Le Cese recommande par ailleurs de "favoriser les méthodes coconstruites d’évaluation des impacts climatiques et environnementaux des différents modes d’élevage" afin de "privilégier les types d’élevage vertueux à encourager". Et à l'échelle des exploitations, de mener des diagnostics sur la durabilité de l'élevage afin d'évaluer sa résilience dès l’installation et de proposer d'éventuelles adaptations nécessaires.

"10 euros le kilo d’agneau néo-zélandais contre 23 euros le kilo d’agneau français"

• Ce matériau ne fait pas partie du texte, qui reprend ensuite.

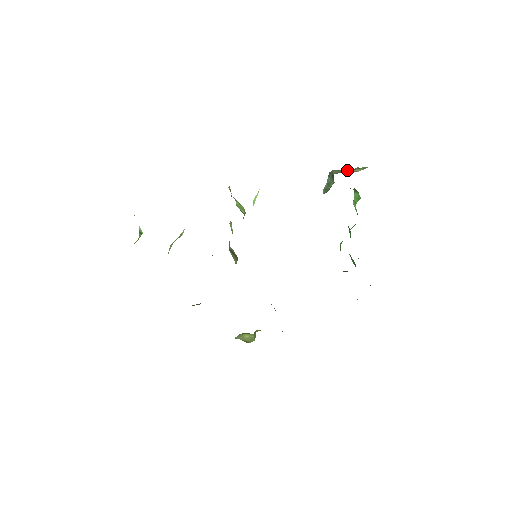
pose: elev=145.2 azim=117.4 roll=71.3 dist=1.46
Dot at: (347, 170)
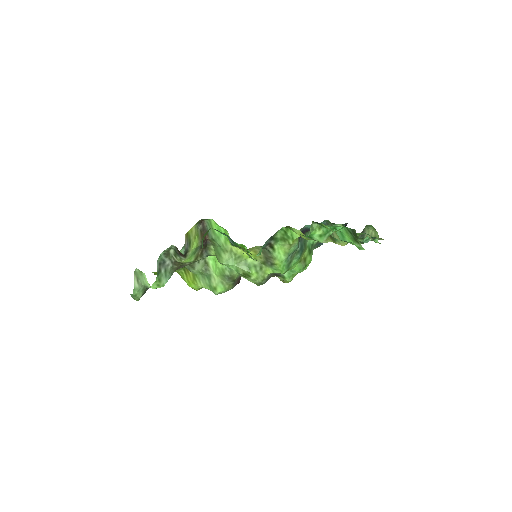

A l'heure où l'accord de libre-échange avec la Nouvelle-Zélande va se mettre en place, le Cese demande de rendre opposables dans tous les accords de commerce bilatéraux des clauses sociales et environnementales. Des "clauses miroirs" défendues encore par le ministre de l'Agriculture Marc Fesneau lors de ses vœux au monde agricole, lundi, mais qui pour l'heure s'apparentent plutôt à un miroir aux alouettes. "Dans le plus grand secret, l’Union européenne a autorisé une augmentation de 30% en dix ans du commerce entre l’Europe et la Nouvelle-Zélande, séparées de 20.000 kilomètres, en supprimant tout ou partie des droits de douane entre les deux zones. Ainsi, à partir du printemps prochain, pourront notamment être exportées, chaque année, vers l’Union européenne 164.000 tonnes de viande ovine, 10.000 tonnes de viande bovine, 36.000 tonnes de beurre et 25.000 tonnes de fromage néo-zélandais", a dénoncé la députée de l'Hérault Nathalie Oziol (LFI), mercredi, lors d'un débat organisé à l'Assemblée à la demande du groupe LFI, en raison de l'inquiétude que suscitent ces accords. La députée a fait valoir que pour "pallier la baisse continue de la production laitière française et répondre à la demande, l’importation de produits laitiers n’a donc cessé d’augmenter". "Cet accord avec la Nouvelle-Zélande, pays considéré comme 'la laiterie du monde', ne pourra qu’aggraver ce phénomène." Selon l'écologiste Marie Pochon (Drôme), l'agneau importé représentera la moitié de la production française, à des prix imbattables : "10 euros le kilo d’agneau néo-zélandais contre 23 euros le kilo d’agneau français"…

Dans son avis, le Cese propose enfin de mieux sensibiliser et informer les consommateurs, avec des actions menées à l'école ou en faisant appliquer l'obligation de mentionner l'origine des produits, notamment pour les repas hors domicile ou les plats préparés.